Of course, some men do childcare at home, but this is primarily an issue related to women’s experience in the labor market.

Childcare workers can earn more money in retail

One interesting feature of our findings is how closely the results correspond to employment rates in child care programs. Mothers aged 25 to 34 are more likely to have younger children who require more supervision. Their older sisters aged 35 to 44 are more likely to have older children who require less supervision.

Thus, the employment of childcare workers has a much greater impact on the labour market participation of people aged 35 to 44 than of people aged 25 to 34.

This part of our work is usefully viewed as a measure of the supply of child care services. To develop this question, we delve into the impact of wages on people’s willingness to work in child care. We find that increasing child care employment by 10% would require an increase in wages for all child care workers of about 8%. Economists call this the elasticity of labor supply.

This industry is unusual in the size of the pay increase needed to increase employment. This makes sense when you compare the wages of childcare workers to other sectors with similar educational requirements.

In 2022, the last full year for which we had data, the median childcare worker earned $13.20 an hour. In the same year, the median retail worker earned $5.10 an hour more, and the average transportation and warehousing worker earned more than twice as much as childcare workers.

The typical childcare worker has a ton of options available in the job market that pay much better for similar skills. Any increase in childcare availability will require more people, and the only way to do that is to pay much higher wages.

There is no evidence that Indiana has too few child care training programs or too few people willing to do the work. There is clear evidence that wages are too low to expand child care.

It is always worth remembering that wages are a factor influencing the demand for and supply of labor.

For many families, day care is not worth the price

We also looked at the demand for child care services. This part of our study was a simple accounting exercise about a family’s financial decisions about child care. Our example involved a family of four, in which one spouse earns $57,000 a year, just outside the highest threshold for child care support.

Question: How will the decision to take up employment affect the family?

Childcare costs were $5.28 per hour per child—the average across the three cities we studied. Then we wanted to illustrate the hourly wage a spouse could earn, net of income and payroll taxes and childcare costs. The results are shocking and clear.

At hourly wages of less than $15 an hour, this family loses money by having a second spouse working. When wages rise to $21 an hour, which is about the average wage for working women in Indiana, the net wage increases to just over $3 an hour.

For this mom to earn $7.25 an hour — the national minimum wage — she would have to earn almost $27 an hour, more than her husband.

It’s no wonder so many families are choosing not to use paid childcare services.
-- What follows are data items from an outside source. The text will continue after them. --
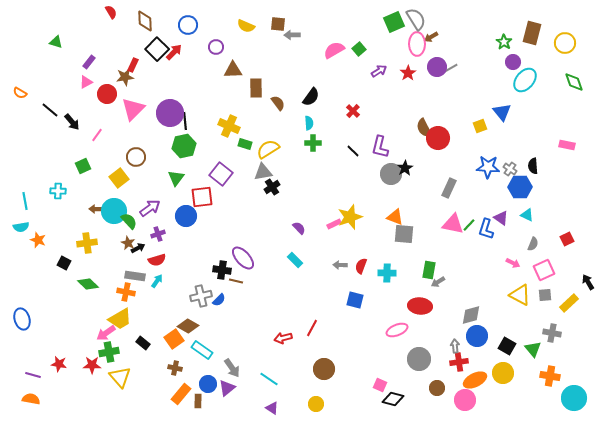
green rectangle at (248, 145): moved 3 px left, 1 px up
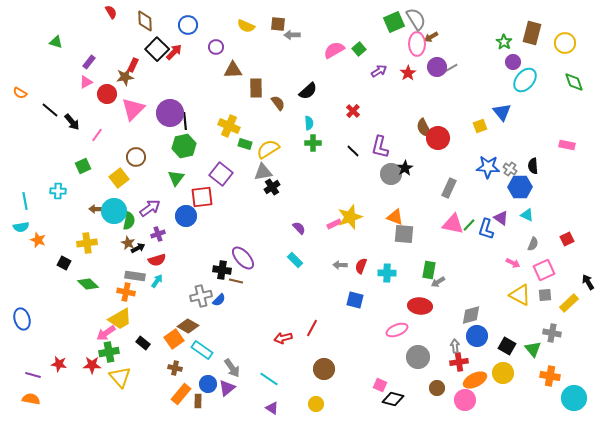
black semicircle at (311, 97): moved 3 px left, 6 px up; rotated 12 degrees clockwise
green semicircle at (129, 221): rotated 54 degrees clockwise
gray circle at (419, 359): moved 1 px left, 2 px up
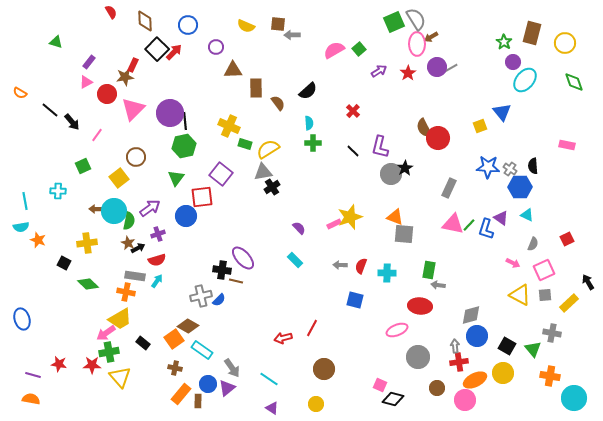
gray arrow at (438, 282): moved 3 px down; rotated 40 degrees clockwise
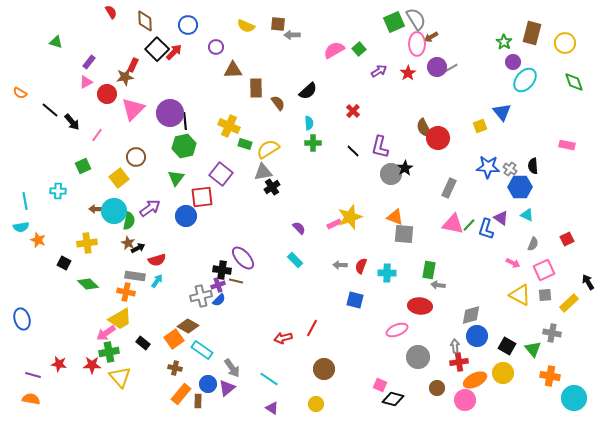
purple cross at (158, 234): moved 60 px right, 51 px down
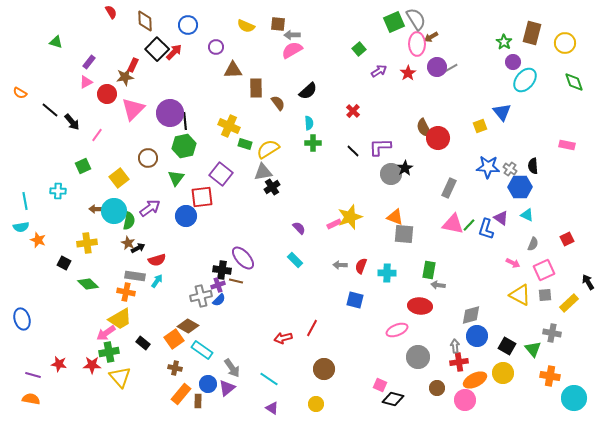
pink semicircle at (334, 50): moved 42 px left
purple L-shape at (380, 147): rotated 75 degrees clockwise
brown circle at (136, 157): moved 12 px right, 1 px down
That’s not to say there aren’t policy options. It’s just that they aren’t directly child care policies. If Hoosier workers were paid better, the child care problem would solve itself. More affluent families could pay higher child care costs, which would raise the wages of child care workers.

Direct subsidies seem impractical in a legislature that has consistently cut, not raised, education spending. My best guess is that child care subsidies would cost about half a billion dollars for the under-five age group and half that for children ages 5 to 14. So, as much as $4.5 billion per year if every child participated.

The real, lasting cure for our child care problems is a long-term effort to better educate the workforce, which can then command higher wages. Indiana’s child care problem is really an educational attainment problem, nothing more or less.

Michael J. Hicks is director of the Center for Business and Economic Research and the George and Frances Ball Distinguished Professor of Economics in the Miller College of Business at Ball State University.